Judy drives straight home. Maddie meets her at the door.

‘Dad’s in his bedroom. He thought he should isolate himself.’

Judy is halfway upstairs before she considers the significance of ‘Dad’.

She opens the door of their bedroom. ‘Cathbad?’

‘Don’t come in,’ says Cathbad. His voice sounds reassuringly the same but, just as Judy is starting to relax, he starts to cough, a horrible racking sound that seems to go on and on.
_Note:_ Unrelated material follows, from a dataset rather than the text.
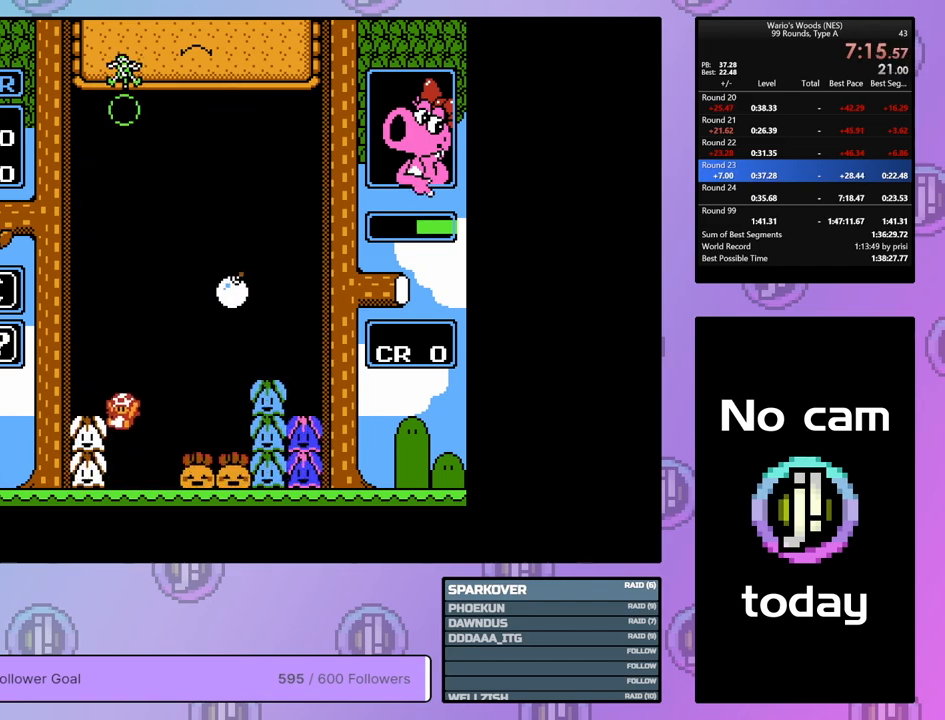
{"buttons": ["DPAD_RIGHT"], "events": [[150, "A", "down"], [317, "DPAD_RIGHT", "down"], [333, "A", "up"]]}
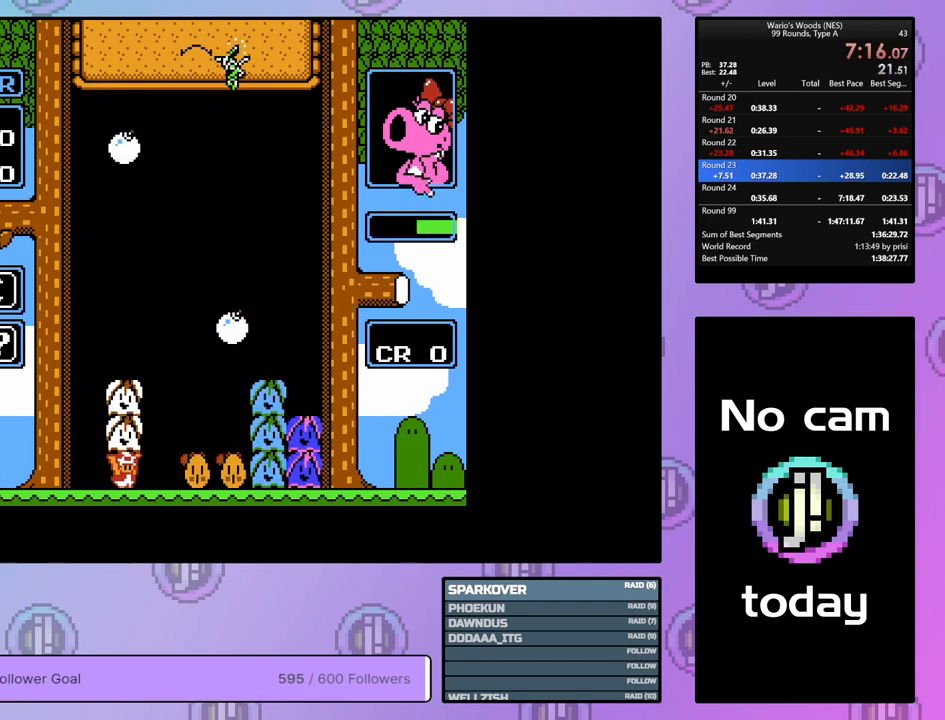
{"buttons": ["A"], "events": [[233, "A", "down"], [233, "DPAD_RIGHT", "up"], [383, "A", "up"], [483, "A", "down"]]}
‘Shall I get you some water?’ says Judy. Cathbad doesn’t answer so she goes into the bathroom, pours a toothmug full of water and looks in the cabinet. Surely there’s some cough mixture here? Eventually she finds an old and sticky bottle. Best before Jan 2018. Can linctus go off? Judy is bad with illness. Cathbad, as the parent at home, is the one who has had to cope with coughs, colds, ear infections, Michael’s occasional bouts of asthma.

She slides the bottle onto the bedside table on her side, without coming closer to Cathbad who is hunched on the other side of the bed, breathing heavily.

‘Have you called the doctor?’ she says.

‘No,’ says Cathbad, ‘but I think it’s Covid. I’ve lost my sense of smell and I keep coughing.’

‘I’ll call them,’ says Judy.

Maddie, Michael and Miranda are all standing in the hall. Judy composes her face into reassuring lines.

‘I think he’s OK. Maybe it’s just a cold. I’m going to ring the doctor just to be on the safe side.’

The surgery has a separate number for ‘patients who think they have symptoms of Covid-19’. Judy speaks to a sympathetic-sounding nurse called Zoe.

‘It’s best to avoid hospital if you can,’ she says. ‘Tell him to take paracetamol and keep his fluids up. Ring again if you’re worried.’

Judy finds some paracetamol and takes them up to Cathbad with a large glass of orange juice.

‘Vitamin C,’ she says.

‘Thanks.’ Cathbad is lying down, which looks so strange in the middle of the day that Judy feels quite sick.

‘The nurse said to take paracetamol.’

‘I will.’

‘You’ll be OK.’ Judy stands awkwardly in the doorway. She wants Cathbad to tell her that everything will be all right, but he has his eyes shut and seems to be concentrating on breathing.

‘Knock on the floor if you need anything,’ she says.

‘You should keep away,’ says Cathbad. ‘Keep the children away.’

Cathbad always wants the children with him. It’s as if his body has been invaded which, in a way, Judy supposes, it has.

Nelson can’t quite believe it either. If anyone could sail through the Covid crisis, he would have put money on it being Cathbad. He has an irritatingly healthy lifestyle, for one thing. Plus, he’s probably protected by hordes of pagan gods and goddesses and all the saints of the Catholic church thrown in for good measure. Nelson thinks of his mother, who took a great fancy to Cathbad when they first met. Maureen is praying daily to St Carlo Borromeo, who was said to offer protection against the plague and so may well perform the same trick for Covid-19. He must ring his mother tonight.